В книге рассказывается история главного героя, который сталкивается с различными проблемами и препятствиями на протяжении всего своего путешествия. По пути он встречает множество второстепенных персонажей, которые играют важные роли в истории. Благодаря опыту главного героя книга исследует такие темы, как любовь, потеря, надежда и стойкость. По мере того, как главный герой преодолевает свои трудности, он усваивает ценные уроки жизни и растет как личность.


Конь рыжий

В книге рассказывается история главного героя, который сталкивается с различными проблемами и препятствиями на протяжении всего своего путешествия. По пути он встречает множество второстепенных персонажей, которые играют важные роли в истории. Благодаря опыту главного героя книга исследует такие темы, как любовь, потеря, надежда и стойкость. По мере того, как главный герой преодолевает свои трудности, он усваивает ценные уроки жизни и растет как личность.


Азеф

Роман "Азеф" ценен потому, что эта книга пророческая: русский терроризм 1900-х годов – это начало пути к тем "Десяти дням, которые потрясли мир", и после которых мир никогда уже не пришел в себя. Это – романсированный документ с историческими персонажами, некоторые из которых были еще живы, когда книга вышла в свет. Могут сказать, что книги такого рода слишком еще близки к изображаемым событиям, чтобы не стать эфемерными, что последняя война породила такие же книги, как "Сталинград" Пливье, "Капут" Малапартэ, которые едва ли будут перечитываться, и что именно этим может быть объяснено и оправдано и забвение романа "Азеф".


Рекомендуем почитать
Жизнь одного химика. Воспоминания. Том 2

В книге рассказывается история главного героя, который сталкивается с различными проблемами и препятствиями на протяжении всего своего путешествия. По пути он встречает множество второстепенных персонажей, которые играют важные роли в истории. Благодаря опыту главного героя книга исследует такие темы, как любовь, потеря, надежда и стойкость. По мере того, как главный герой преодолевает свои трудности, он усваивает ценные уроки жизни и растет как личность.

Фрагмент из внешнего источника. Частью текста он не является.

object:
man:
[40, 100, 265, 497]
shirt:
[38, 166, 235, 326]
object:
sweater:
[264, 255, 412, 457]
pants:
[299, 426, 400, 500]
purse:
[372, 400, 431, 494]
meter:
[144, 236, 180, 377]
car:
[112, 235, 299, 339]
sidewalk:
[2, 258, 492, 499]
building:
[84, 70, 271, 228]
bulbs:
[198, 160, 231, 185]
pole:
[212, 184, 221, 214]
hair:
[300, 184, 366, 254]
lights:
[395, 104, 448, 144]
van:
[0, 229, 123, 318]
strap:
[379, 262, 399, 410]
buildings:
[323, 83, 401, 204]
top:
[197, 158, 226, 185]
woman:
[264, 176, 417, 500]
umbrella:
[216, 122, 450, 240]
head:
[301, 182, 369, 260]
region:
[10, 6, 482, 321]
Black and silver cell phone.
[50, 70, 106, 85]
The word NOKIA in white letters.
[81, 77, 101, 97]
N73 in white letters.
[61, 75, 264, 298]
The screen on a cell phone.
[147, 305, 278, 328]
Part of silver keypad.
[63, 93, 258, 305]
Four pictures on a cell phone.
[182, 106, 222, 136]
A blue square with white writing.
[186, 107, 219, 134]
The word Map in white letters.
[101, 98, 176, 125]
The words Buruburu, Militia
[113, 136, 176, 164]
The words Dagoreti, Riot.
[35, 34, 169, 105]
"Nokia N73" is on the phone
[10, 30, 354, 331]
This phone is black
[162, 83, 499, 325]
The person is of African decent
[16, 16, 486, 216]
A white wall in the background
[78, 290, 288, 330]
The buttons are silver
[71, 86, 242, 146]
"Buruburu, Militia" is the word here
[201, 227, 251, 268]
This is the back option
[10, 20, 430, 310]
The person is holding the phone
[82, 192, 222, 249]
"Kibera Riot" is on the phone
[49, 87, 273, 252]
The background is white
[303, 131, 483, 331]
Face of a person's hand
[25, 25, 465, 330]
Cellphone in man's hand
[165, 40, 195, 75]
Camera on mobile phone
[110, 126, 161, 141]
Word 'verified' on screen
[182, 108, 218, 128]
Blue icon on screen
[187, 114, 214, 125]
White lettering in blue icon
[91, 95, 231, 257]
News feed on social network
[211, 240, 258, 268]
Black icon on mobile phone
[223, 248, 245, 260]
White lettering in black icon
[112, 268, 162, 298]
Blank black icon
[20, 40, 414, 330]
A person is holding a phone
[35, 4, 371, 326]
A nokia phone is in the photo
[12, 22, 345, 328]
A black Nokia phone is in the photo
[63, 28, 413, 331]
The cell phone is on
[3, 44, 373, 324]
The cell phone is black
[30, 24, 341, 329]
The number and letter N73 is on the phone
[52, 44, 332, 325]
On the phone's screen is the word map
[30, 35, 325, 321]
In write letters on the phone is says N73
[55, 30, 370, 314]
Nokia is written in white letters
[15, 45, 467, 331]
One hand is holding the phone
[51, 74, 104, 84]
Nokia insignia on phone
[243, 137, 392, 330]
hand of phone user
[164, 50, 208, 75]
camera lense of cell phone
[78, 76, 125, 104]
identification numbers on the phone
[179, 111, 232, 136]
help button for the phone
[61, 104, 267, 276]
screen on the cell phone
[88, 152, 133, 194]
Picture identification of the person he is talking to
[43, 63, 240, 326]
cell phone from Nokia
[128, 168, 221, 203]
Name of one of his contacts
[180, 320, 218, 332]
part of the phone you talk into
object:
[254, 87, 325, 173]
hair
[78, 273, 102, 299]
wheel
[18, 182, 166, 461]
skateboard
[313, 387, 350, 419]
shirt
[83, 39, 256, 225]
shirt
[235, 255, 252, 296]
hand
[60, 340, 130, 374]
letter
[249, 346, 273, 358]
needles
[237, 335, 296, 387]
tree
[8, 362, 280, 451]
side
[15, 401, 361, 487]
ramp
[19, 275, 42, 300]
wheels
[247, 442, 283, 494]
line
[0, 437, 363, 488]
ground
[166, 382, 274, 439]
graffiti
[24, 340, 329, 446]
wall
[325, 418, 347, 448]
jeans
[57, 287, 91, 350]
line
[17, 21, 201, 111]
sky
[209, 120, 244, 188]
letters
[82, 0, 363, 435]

Скобелев: исторический портрет

Эта книга воссоздает образ великого патриота России, выдающегося полководца, политика и общественного деятеля Михаила Дмитриевича Скобелева. На основе многолетнего изучения документов, исторической литературы автор выстраивает свою оригинальную концепцию личности легендарного «белого генерала».Научно достоверная по информации и в то же время лишенная «ученой» сухости изложения, книга В.Масальского станет прекрасным подарком всем, кто хочет знать историю своего Отечества.


Подводники атакуют

В книге рассказывается о героических боевых делах матросов, старшин и офицеров экипажей советских подводных лодок, их дерзком, решительном и искусном использовании торпедного и минного оружия против немецко-фашистских кораблей и судов на Севере, Балтийском и Черном морях в годы Великой Отечественной войны. Сборник составляют фрагменты из книг выдающихся советских подводников — командиров подводных лодок Героев Советского Союза Грешилова М. В., Иосселиани Я. К., Старикова В. Г., Травкина И. В., Фисановича И.


Жизнь-поиск

Встретив незнакомый термин или желая детально разобраться в сути дела, обращайтесь за разъяснениями в сетевую энциклопедию токарного дела.Б.Ф. Данилов, «Рабочие умельцы»Б.Ф. Данилов, «Алмазы и люди».


Интервью с Уильямом Берроузом

Уильям Берроуз — каким он был и каким себя видел. Король и классик англоязычной альтернативной прозы — о себе, своем творчестве и своей жизни. Что вдохновляло его? Секс, политика, вечная «тень смерти», нависшая над каждым из нас? Или… что-то еще? Какие «мифы о Берроузе» правдивы, какие есть выдумка журналистов, а какие создатель сюрреалистической мифологии XX века сложил о себе сам? И… зачем? Перед вами — книга, в которой на эти и многие другие вопросы отвечает сам Уильям Берроуз — человек, который был способен рассказать о себе много большее, чем его кто-нибудь смел спросить.


Syd Barrett. Bведение в Барреттологию.

Книга посвящена Сиду Барретту, отцу-основателю легендарной группы Pink Floyd.